Data section:

-- Opening Marker --

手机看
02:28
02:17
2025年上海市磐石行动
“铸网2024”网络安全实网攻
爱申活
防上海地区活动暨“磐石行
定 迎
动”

-- Closing Marker --

Requirement: Recast every line of the records above as a numbered list, skipping any blank lines.

Expected output:
1. 手机看
2. 02:28
3. 02:17
4. 2025年上海市磐石行动
5. “铸网2024”网络安全实网攻
6. 爱申活
7. 防上海地区活动暨“磐石行
8. 定 迎
9. 动”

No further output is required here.